I loved his long coat, and barbered sideburns. He was talking with two friends about the author Marguerite Duras, a French colonialist reared in Viet Nam. I don’t know which book it was…sorry.

12 Comments

  1. Posted December 30, 2009 at 9:09 pm | Permalink

    that is a great capture lavanna!!I can imagine him speaking as I type 😉
    cheers and happy new year 2010 /meli

  2. Posted December 31, 2009 at 5:55 pm | Permalink

    Hi Lavanna,
    I found your site somehow while looking thru the internet at oil painting artists. I love your paintings of people in the cafes. I think it would be great if you would share your “kit” with us artists. What easel and palette do you use to keep everything so “unnoticed”? I think these are oils, right?

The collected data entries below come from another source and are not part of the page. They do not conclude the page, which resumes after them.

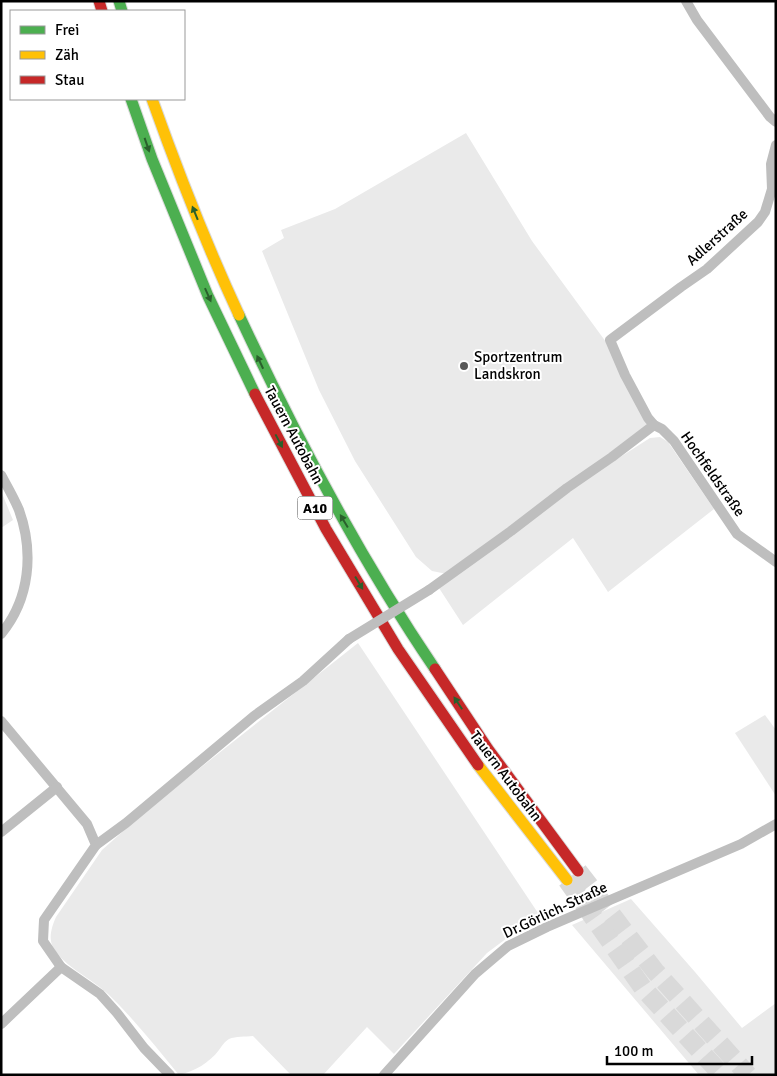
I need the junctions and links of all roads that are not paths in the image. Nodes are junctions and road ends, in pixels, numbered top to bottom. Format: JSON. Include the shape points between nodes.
{"nodes":[{"id":1,"x":686,"y":1,"type":"edge"},
{"id":2,"x":131,"y":100,"type":"edge"},
{"id":3,"x":152,"y":100,"type":"edge"},
{"id":4,"x":776,"y":122,"type":"edge"},
{"id":5,"x":776,"y":145,"type":"edge"},
{"id":6,"x":610,"y":340,"type":"joint"},
{"id":7,"x":654,"y":425,"type":"junction"},
{"id":8,"x":1,"y":475,"type":"edge"},
{"id":9,"x":776,"y":562,"type":"edge"},
{"id":10,"x":1,"y":634,"type":"edge"},
{"id":11,"x":1,"y":721,"type":"edge"},
{"id":12,"x":57,"y":787,"type":"junction"},
{"id":13,"x":776,"y":824,"type":"edge"},
{"id":14,"x":1,"y":832,"type":"edge"},
{"id":15,"x":96,"y":845,"type":"junction"},
{"id":16,"x":578,"y":871,"type":"tunnel mouth"},
{"id":17,"x":566,"y":880,"type":"tunnel mouth"},
{"id":18,"x":61,"y":967,"type":"junction"},
{"id":19,"x":1,"y":1024,"type":"edge"},
{"id":20,"x":170,"y":1075,"type":"edge"},
{"id":21,"x":384,"y":1075,"type":"edge"}],
"edges":[{"from":1,"to":4,"type":"street"},
{"from":2,"to":17,"type":"highway","name":"Tauern Autobahn","number":"A10","one_way":true,"via":[[208,296],[264,414],[326,529],[398,649],[479,767]]},
{"from":16,"to":3,"type":"highway","name":"Tauern Autobahn","number":"A10","one_way":true,"via":[[488,749],[418,643],[336,508],[276,395],[222,279]]},
{"from":5,"to":6,"type":"street","name":"Adlerstraße","via":[[771,164],[772,188],[765,212],[758,222],[707,269]]},
{"from":6,"to":7,"type":"street","name":"Hochfeldstraße","via":[[625,375]]},
{"from":7,"to":9,"type":"street","name":"Hochfeldstraße","via":[[674,440],[737,534]]},
{"from":7,"to":15,"type":"street","bridge":true,"via":[[429,590],[348,639],[303,680]]},
{"from":8,"to":10,"type":"street","via":[[19,510],[28,554],[27,580],[20,604]]},
{"from":11,"to":12,"type":"street"},
{"from":12,"to":14,"type":"street"},
{"from":12,"to":15,"type":"street","via":[[87,824]]},
{"from":13,"to":21,"type":"street","name":"Dr.Görlich-Straße","via":[[741,844],[508,946],[475,974]]},
{"from":15,"to":18,"type":"street","via":[[44,920],[43,941]]},
{"from":18,"to":19,"type":"street"},
{"from":18,"to":20,"type":"street","via":[[100,994]]}]}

    Anyway, keep it up, they look great. This is my first post on someone’s blog so I guess you can look up my website from the info above if you’re interested.

    Melinda

    • Posted January 1, 2010 at 10:16 am | Permalink

      Hi, Melinda.

      Please see link above for a picture of my painting kit. Feel free to contact me again if you have any questions. All of my gear fits into a milk crate that is attached to my bicycle. Here in Austin, (and it would be the same in San Francisco), the coffeehouse scene is a permissive one. In another words, I can paint out in full display, and no one bothers to notice. I usually have my back to a wall, so that there are no onlookers. People can’t imagine that I am actually painting them; they think that I am “making things up”. I try and be very sneaky, and avoid eye contact of my subject so that they don’t catch on that they are being painted.

      It amazes me that I am still incognito for the most part.

      I always look at other’s blog when they leave comments at I Stare at People. I just love your San Francisco street scenes. My favorite is “Baybridge”. The colors are wonderful, and I just want to skateboard down the hill. Exquisite.

      So glad to know that you are out there. Let’s be blogging friends, huh?

      ~Lavanna

  3. Posted January 3, 2010 at 7:05 am | Permalink

    Here in Hamburg or, I´m sure, anywhere else in Germany you´d get problems with the people. They hate staring you at them.
    I wish you a pefect new year, whatever this means.

    • Posted January 3, 2010 at 8:22 am | Permalink

      Hi, Max.

      You are probably correct. One needs to be careful who they stare at.

      ~Lavanna

  4. Posted January 4, 2010 at 9:12 am | Permalink

    Lavanna. Your painting is wonderful. I was just talking to my friend and fellow artist about painting in taverns and such. It warms my heart to see and hear of artists who get out there in the world and paint. I’m just a beginner myself and will be out there soon enough. I love being engaged in life like this. There is nothing that warms my heart more. CMagellen

    • Posted January 4, 2010 at 10:25 am | Permalink

      Thank you. I am basically a fearful, timid person. But, I have a passion for “guerrilla painting”.
      Yes, you should try it. Let’s keep in touch.
      You might enjoy looking at the post, “Dr Pepper and The Human Heart”.

      ~Lavanna

  5. Posted January 19, 2010 at 3:27 pm | Permalink

    Can see that you have a thing from John Singer Sargent! You have a similar style. I read about you in the Statesman – we need someone like you in DC, where I live.

    • Posted January 19, 2010 at 3:41 pm | Permalink

      Hi, Joe.
      I will have to pop over and see what you are up to, later this week.
      Thanks for stopping by. I do love Sargent.

      ~Lavanna

  6. miles
    Posted March 4, 2010 at 4:50 pm | Permalink

    The book was most likely The Lover…. The only one (to my knowledge translated into English)…

  7. jaybastian
    Posted March 31, 2010 at 6:30 am | Permalink

    I love your work! Your bold brushwork moves my eye around each subject. Do you varnish your oil sketches?